3. É ainda no registo da memória que se inscrevem as intervenções de D. Manuel Clemente, no campo plural da cultura – entre 2009 e 2010 – agora publicadas (4). Neste magnífico livro de esperança fundada, o Bispo do Porto apresenta-se como um “optimista realista”. É com olhos de historiador e de pastor que vê a Igreja em Portugal e no Mundo. Não é uma reflexão de filosofia portuguesa nem de teologia da história. São reflexões sobre a actualidade, contextualizando-as, mediante olhares sobre o nosso passado, para sermos lúcidos diante de um presente que nos abra o futuro. Este livro é uma convocatória para a intervenção dos cristãos na sociedade, apontando exemplos, sem amaldiçoar quer a Igreja quer o Mundo e marcando, sem ingenuidade nem amargura, onde se unem e se distinguem.

Nas suas “Boas-Festas” de Natal, este Bispo oferece companhia, com os cristãos católicos da Diocese do Porto, para uma caminhada e explica: como “cristãos”, referimo-nos a Cristo; como “católicos”, referimo-nos a toda a gente, sem excepção, a todos aqueles que aceitam a nossa companhia na estrada da vida.
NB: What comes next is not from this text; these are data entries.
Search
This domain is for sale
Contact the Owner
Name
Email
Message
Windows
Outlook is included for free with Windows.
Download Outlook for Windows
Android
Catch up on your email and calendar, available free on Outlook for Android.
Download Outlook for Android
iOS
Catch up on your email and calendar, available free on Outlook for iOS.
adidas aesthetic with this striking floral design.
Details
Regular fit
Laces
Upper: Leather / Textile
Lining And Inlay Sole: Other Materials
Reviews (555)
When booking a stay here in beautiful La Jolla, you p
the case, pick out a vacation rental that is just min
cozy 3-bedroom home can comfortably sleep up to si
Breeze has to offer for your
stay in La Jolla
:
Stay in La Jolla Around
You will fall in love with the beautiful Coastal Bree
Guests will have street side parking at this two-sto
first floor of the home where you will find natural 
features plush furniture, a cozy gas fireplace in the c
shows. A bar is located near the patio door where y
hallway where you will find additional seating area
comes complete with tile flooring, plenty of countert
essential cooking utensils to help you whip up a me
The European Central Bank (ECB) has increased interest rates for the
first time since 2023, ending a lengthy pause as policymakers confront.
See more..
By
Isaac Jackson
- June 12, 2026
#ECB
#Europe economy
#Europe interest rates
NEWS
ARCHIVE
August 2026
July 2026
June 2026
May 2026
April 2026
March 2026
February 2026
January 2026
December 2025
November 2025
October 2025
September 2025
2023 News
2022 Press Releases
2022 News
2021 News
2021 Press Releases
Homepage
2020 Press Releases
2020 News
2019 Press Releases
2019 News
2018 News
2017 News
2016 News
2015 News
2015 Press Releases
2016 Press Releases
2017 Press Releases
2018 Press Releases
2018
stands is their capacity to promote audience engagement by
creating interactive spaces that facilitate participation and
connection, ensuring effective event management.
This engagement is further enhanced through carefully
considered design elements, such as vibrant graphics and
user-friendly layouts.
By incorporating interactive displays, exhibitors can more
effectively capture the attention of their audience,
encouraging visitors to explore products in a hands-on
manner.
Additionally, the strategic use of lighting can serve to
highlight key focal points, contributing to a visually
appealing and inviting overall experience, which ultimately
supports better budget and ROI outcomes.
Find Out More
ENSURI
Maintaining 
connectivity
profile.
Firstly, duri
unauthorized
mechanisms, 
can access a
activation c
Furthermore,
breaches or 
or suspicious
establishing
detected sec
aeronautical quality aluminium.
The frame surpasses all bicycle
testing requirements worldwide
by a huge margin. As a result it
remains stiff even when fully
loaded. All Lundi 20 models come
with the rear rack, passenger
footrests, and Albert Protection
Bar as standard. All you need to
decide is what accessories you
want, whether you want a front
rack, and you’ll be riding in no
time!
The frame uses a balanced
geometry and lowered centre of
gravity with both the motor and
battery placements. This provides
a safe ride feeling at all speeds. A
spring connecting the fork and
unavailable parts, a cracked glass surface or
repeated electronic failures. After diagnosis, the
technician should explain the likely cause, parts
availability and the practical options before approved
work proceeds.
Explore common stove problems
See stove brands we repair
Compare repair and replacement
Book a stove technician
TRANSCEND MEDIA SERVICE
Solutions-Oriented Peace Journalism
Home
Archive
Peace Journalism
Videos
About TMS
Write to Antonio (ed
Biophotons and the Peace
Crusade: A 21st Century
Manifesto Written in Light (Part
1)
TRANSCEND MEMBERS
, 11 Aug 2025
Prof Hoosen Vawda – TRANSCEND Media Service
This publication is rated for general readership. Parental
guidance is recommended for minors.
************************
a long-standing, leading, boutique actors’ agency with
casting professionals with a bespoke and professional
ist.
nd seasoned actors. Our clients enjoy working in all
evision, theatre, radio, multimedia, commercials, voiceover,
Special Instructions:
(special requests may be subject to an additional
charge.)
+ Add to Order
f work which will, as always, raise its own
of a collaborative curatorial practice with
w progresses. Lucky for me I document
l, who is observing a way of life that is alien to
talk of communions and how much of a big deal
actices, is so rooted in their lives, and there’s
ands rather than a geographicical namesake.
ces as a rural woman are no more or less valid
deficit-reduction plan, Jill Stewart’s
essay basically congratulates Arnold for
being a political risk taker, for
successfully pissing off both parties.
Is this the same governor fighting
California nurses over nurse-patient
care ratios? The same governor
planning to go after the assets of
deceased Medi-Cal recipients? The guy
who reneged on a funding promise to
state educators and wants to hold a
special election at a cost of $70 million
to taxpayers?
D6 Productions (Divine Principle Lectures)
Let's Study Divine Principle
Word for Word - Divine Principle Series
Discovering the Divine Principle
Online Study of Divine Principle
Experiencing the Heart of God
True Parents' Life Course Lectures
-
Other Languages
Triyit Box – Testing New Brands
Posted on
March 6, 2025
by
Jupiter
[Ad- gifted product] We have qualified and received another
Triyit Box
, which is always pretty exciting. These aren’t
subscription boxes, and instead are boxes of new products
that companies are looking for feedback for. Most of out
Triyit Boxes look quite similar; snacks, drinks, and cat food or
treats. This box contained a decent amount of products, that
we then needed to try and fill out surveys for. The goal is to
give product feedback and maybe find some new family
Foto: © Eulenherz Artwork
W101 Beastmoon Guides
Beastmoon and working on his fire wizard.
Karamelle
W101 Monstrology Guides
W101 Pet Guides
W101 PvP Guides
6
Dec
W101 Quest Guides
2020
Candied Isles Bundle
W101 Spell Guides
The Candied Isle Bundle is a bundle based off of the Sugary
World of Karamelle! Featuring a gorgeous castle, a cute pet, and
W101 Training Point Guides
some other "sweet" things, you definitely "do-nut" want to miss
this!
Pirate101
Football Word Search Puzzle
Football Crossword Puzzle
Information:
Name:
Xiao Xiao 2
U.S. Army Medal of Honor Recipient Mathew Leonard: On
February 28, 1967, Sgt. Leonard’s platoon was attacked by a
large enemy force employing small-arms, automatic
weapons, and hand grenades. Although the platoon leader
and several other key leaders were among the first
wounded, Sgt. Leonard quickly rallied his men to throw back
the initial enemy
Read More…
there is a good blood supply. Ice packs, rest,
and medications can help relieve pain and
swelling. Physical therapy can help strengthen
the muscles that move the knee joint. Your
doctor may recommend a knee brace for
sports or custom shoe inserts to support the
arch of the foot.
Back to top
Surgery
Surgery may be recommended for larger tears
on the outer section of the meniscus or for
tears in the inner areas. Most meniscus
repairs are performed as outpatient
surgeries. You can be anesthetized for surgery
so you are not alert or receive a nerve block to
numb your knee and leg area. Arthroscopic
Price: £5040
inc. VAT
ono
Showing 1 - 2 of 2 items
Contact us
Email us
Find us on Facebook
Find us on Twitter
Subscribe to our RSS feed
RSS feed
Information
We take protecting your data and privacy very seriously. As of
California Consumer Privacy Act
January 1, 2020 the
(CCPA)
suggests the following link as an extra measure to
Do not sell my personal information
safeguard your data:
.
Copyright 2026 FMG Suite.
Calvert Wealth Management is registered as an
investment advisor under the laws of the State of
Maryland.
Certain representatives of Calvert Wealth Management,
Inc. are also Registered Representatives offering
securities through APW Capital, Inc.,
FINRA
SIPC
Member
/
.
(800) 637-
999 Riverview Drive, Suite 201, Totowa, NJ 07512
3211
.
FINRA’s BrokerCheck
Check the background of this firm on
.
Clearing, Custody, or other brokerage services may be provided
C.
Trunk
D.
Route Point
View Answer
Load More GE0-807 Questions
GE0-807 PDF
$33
Ao fazer este convite, recorda o que Bento XVI disse, no Porto, no passado mês de Maio, num estilo pouco habitual na boca de eclesiásticos: nada impomos, mas sempre propomos. Propomos Aquele que um dia nos propuseram a nós e sempre nos comunica esperança, companhia e paz: Jesus Cristo! Quando celebramos de novo o nascimento de Jesus, reforçamos a convicção de que Ele continua connosco, “nascendo” em cada acto de solidariedade verdadeira e atenção aos outros.

Terminamos um ano, entraremos noutro, enquanto nos deixarem apanhar o comboio do tempo. Bom Ano!

(1) Cf. José Manuel Rolo, Labirintos da crise financeira internacional (2007-2010), Cosmos, 2010.
(2) Mário Brochado Coelho, Confronto. Memória de uma Cooperativa Cultural. Porto 1966-1972, Porto, Ed. Afrontamento, 2010.
(3) Miguel Pinheiro, Sá Carneiro, Esfera dos Livros, 2010.
(4) Manuel Clemente, Porquê e para quê? Pensar com esperança o Portugal de hoje, Assírio & Alvim, 2010.